------ INFORMATION SHOWN
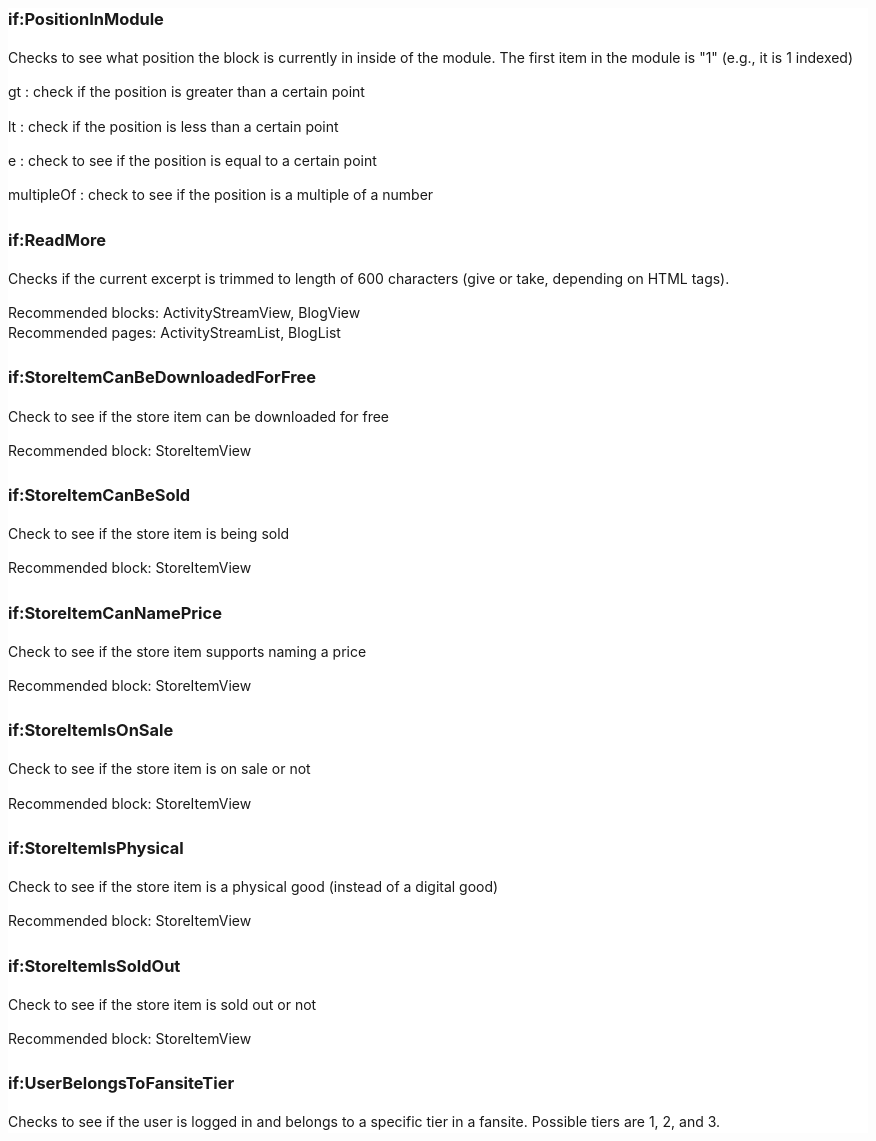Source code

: ### if:PositionInModule
Checks to see what position the block is currently in inside of the module. The first item in the module is "1" (e.g., it is 1 indexed)

gt
:	check if the position is greater than a certain point

lt
:	check if the position is less than a certain point

e
:	check to see if the position is equal to a certain point

multipleOf
:	check to see if the position is a multiple of a number

### if:ReadMore
Checks if the current excerpt is trimmed to length of 600 characters (give or take, depending on HTML tags).

Recommended blocks: ActivityStreamView, BlogView  
Recommended pages: ActivityStreamList, BlogList

### if:StoreItemCanBeDownloadedForFree
Check to see if the store item can be downloaded for free

Recommended block: StoreItemView

### if:StoreItemCanBeSold
Check to see if the store item is being sold

Recommended block: StoreItemView

### if:StoreItemCanNamePrice
Check to see if the store item supports naming a price

Recommended block: StoreItemView

### if:StoreItemIsOnSale
Check to see if the store item is on sale or not

Recommended block: StoreItemView

### if:StoreItemIsPhysical
Check to see if the store item is a physical good (instead of a digital good)

Recommended block: StoreItemView

### if:StoreItemIsSoldOut
Check to see if the store item is sold out or not

Recommended block: StoreItemView

### if:UserBelongsToFansiteTier
Checks to see if the user is logged in and belongs to a specific tier in a fansite. Possible tiers are 1, 2, and 3.
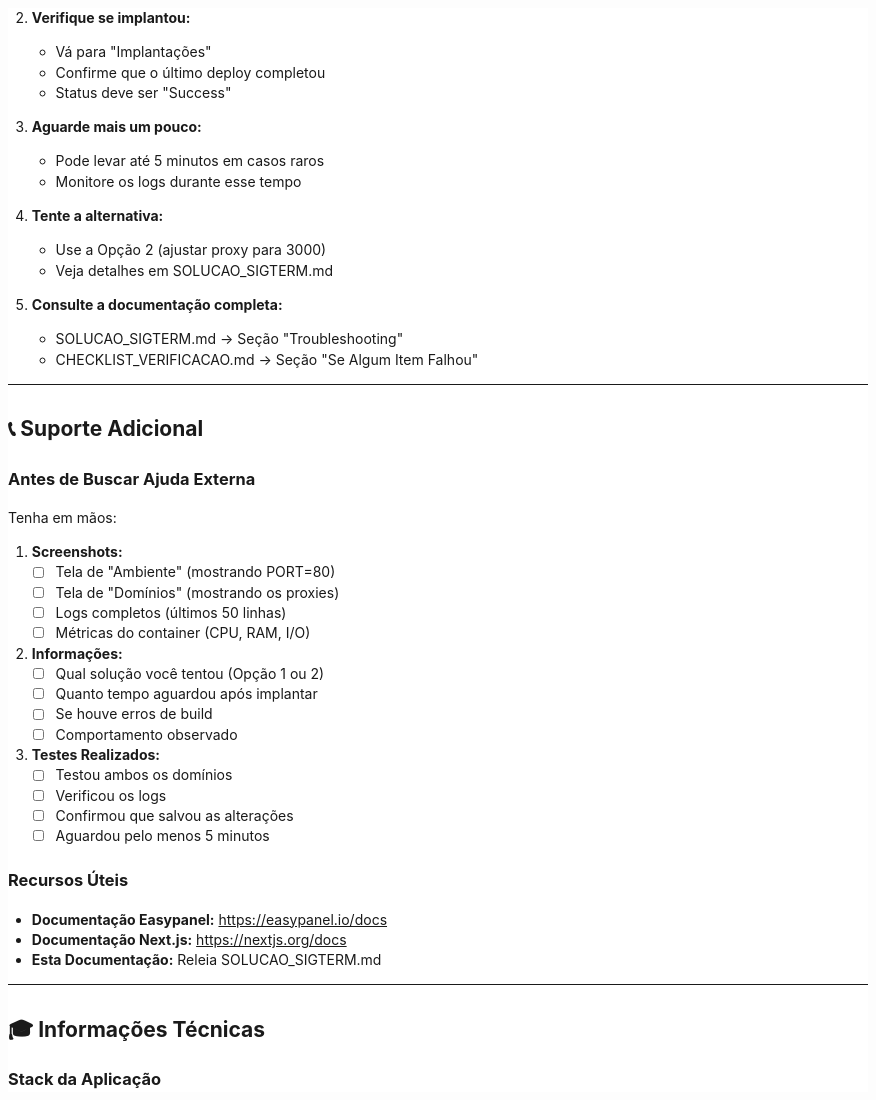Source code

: 2. **Verifique se implantou:**
   - Vá para "Implantações"
   - Confirme que o último deploy completou
   - Status deve ser "Success"

3. **Aguarde mais um pouco:**
   - Pode levar até 5 minutos em casos raros
   - Monitore os logs durante esse tempo

4. **Tente a alternativa:**
   - Use a Opção 2 (ajustar proxy para 3000)
   - Veja detalhes em SOLUCAO_SIGTERM.md

5. **Consulte a documentação completa:**
   - SOLUCAO_SIGTERM.md → Seção "Troubleshooting"
   - CHECKLIST_VERIFICACAO.md → Seção "Se Algum Item Falhou"

---

## 📞 Suporte Adicional

### Antes de Buscar Ajuda Externa

Tenha em mãos:

1. **Screenshots:**
   - [ ] Tela de "Ambiente" (mostrando PORT=80)
   - [ ] Tela de "Domínios" (mostrando os proxies)
   - [ ] Logs completos (últimos 50 linhas)
   - [ ] Métricas do container (CPU, RAM, I/O)

2. **Informações:**
   - [ ] Qual solução você tentou (Opção 1 ou 2)
   - [ ] Quanto tempo aguardou após implantar
   - [ ] Se houve erros de build
   - [ ] Comportamento observado

3. **Testes Realizados:**
   - [ ] Testou ambos os domínios
   - [ ] Verificou os logs
   - [ ] Confirmou que salvou as alterações
   - [ ] Aguardou pelo menos 5 minutos

### Recursos Úteis

- **Documentação Easypanel:** https://easypanel.io/docs
- **Documentação Next.js:** https://nextjs.org/docs
- **Esta Documentação:** Releia SOLUCAO_SIGTERM.md

---

## 🎓 Informações Técnicas

### Stack da Aplicação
------------
Count how many lines of the material above contain the string "minutos", matching case exactly. Reply with that number alone.

2